「最後の一枚」MINAMATA ミナマタ よっちゃんイカさんの映画レビュー(感想・評価)
最後の一枚
最後の一枚の美しさがただただ印象に残る。
美しいというと語弊があるかもしれないが、本当に美しく感じたのだ。
公害によって痛ましい姿になり、介助がないと生きていけない体になってもその一枚の写真から感じるのはそれらを全て超えた普遍的な親子の愛だった。
映画はこのラスト一枚に向けてドラマチックに構成されている。
水俣病患者とその家族の苦しみ、ジャーナリストとしての苦悩、企業の妨害それらを乗り越えて撮影されたあの一枚だからこそあんなに感動できるのだろう。
正直な話水俣病は義務教育で習った「歴史上の出来事」といったイメージだった。
しかし、この映画がきっかけで調べてみると現在でも水俣病関連の裁判や水俣病と認定されるかどうか、患者家族の生活の困窮など水俣病という公害はまだ終わっていない事を知った。

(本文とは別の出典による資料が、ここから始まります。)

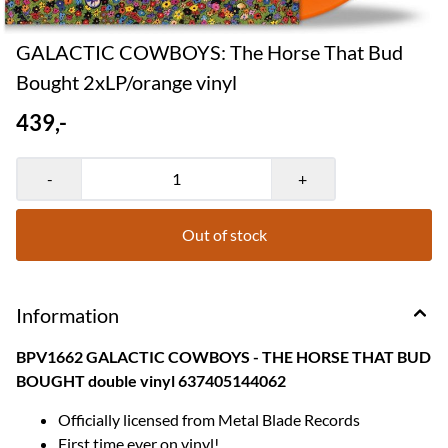
GALACTIC COWBOYS: The Horse That Bud
Bought 2xLP/orange vinyl
439,-
-
+
Out of stock
Information
BPV1662 GALACTIC COWBOYS - THE HORSE THAT BUD
BOUGHT double vinyl 637405144062
Officially licensed from Metal Blade Records
First time ever on vinyl!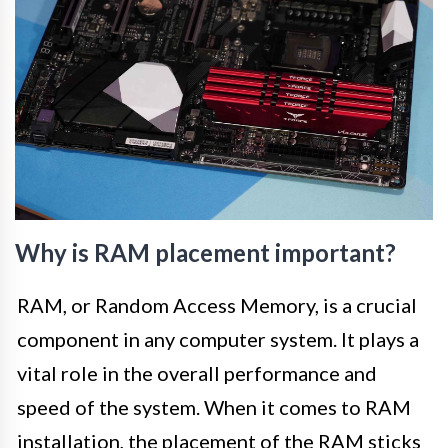
Why is RAM placement important?
RAM, or Random Access Memory, is a crucial
component in any computer system. It plays a
vital role in the overall performance and
speed of the system. When it comes to RAM
installation, the placement of the RAM sticks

そういう問題提起の映画として偉大な役割をこの映画は果たしたとおもう。
が、やはり一部には脚色もあったようで写真の現像をしていた小屋が燃やされるなんてことは無かったらしい。
後、アイリーンとは水俣で愛を育んだように描かれていたが、実際は結婚してから水俣にきたらしい。
ユージンスミスが暴行を受けたのも水俣ではなく千葉県五井の工場だったらしい。
このように脚色されているということも念頭に置いておく必要があると思った。